No one ever looked prouder.

That it was a success, publishing in its first three issues, Patrick Lane, Ron Smith, Michael Ondaatje, Barry Nichol, Sharon Thesen, Robert Hilles, Douglas Barbour, Erin Mouré, Myrna Kostash, Bruce Hunter, James Cooper, Mary Howes, Phil Hall, Sharon Riis, Stan Dragland, Blodgett, Harris, Sorestad, Banting, Barclay, Wallace, Rodriguez, was largely Monty’s doing.

Fine poet; enthusiastic, discriminating editor.

And when The Camrose Review arrived with the subtitle, “A Journal of Lutheran Thought,” well, that descriptor did not go unnoticed. But it did go unchallenged. It was just Monty. Pure Monty. I can see his wry smile.   

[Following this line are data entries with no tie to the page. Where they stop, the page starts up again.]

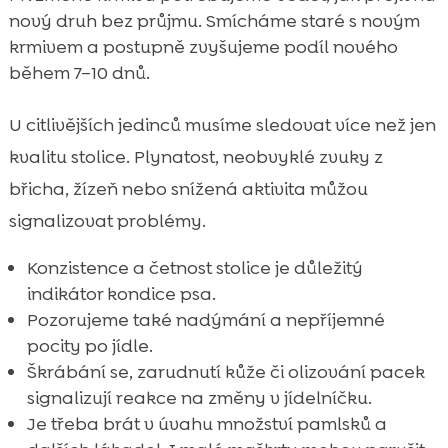
nový druh bez průjmu. Smícháme staré s novým
krmivem a postupně zvyšujeme podíl nového
během 7–10 dnů.
U citlivějších jedinců musíme sledovat více než jen
kvalitu stolice. Plynatost, neobvyklé zvuky z
břicha, žízeň nebo snížená aktivita můžou
signalizovat problémy.
Konzistence a četnost stolice je důležitý
indikátor kondice psa.
Pozorujeme také nadýmání a nepříjemné
pocity po jídle.
Škrábání se, zarudnutí kůže či olizování pacek
signalizují reakce na změny v jídelníčku.
Je třeba brát v úvahu množství pamlsků a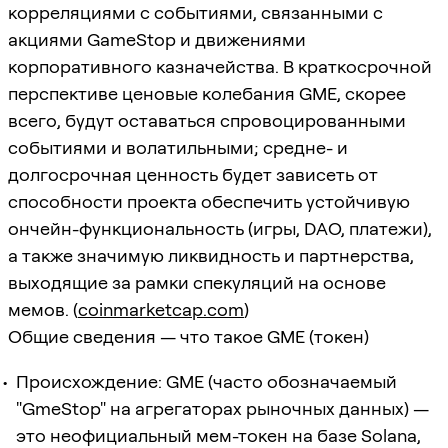
корреляциями с событиями, связанными с
акциями GameStop и движениями
корпоративного казначейства. В краткосрочной
перспективе ценовые колебания GME, скорее
всего, будут оставаться спровоцированными
событиями и волатильными; средне- и
долгосрочная ценность будет зависеть от
способности проекта обеспечить устойчивую
ончейн-функциональность (игры, DAO, платежи),
а также значимую ликвидность и партнерства,
выходящие за рамки спекуляций на основе
мемов. (
coinmarketcap.com
)
Общие сведения — что такое GME (токен)
Происхождение: GME (часто обозначаемый
"GmeStop" на агрегаторах рыночных данных) —
это неофициальный мем-токен на базе Solana,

Wade Bell: Born in 1941 in Stettler, Alberta, and at the age of one week was moved by my mother to an Edmonton tenement where we lived in wartime food rationed poverty. Joining the RCAF my father had left her pregnant. I went to Carleton University, wrote my first book in Ottawa and stayed in the city to work for the CRTC.

Following a devastating marriage breakup, I quit the safe government job and went travelling.

Back in Ottawa in need of money I drove taxi, the lone Anglo in a French crew stationed at the bus depot. I saved some money and I left to travel again.

Through a series of fortuitous connection made in Ireland I was invited to spend three months in Spain. I went and stayed five years.

Many of the stories in my three subsequent books are set in Barcelona or the Catalan countryside.

With a Spanish bride and needing money I came back to Alberta to work in the oilfields, mostly in the wilds of the boreal forest. 

I am now 81 and living in Calgary. In addition to my four books, I have published over 50 stories and poems in literary magazines, anthologies and text books in Canada, the US, Japan, Denmark and Italy.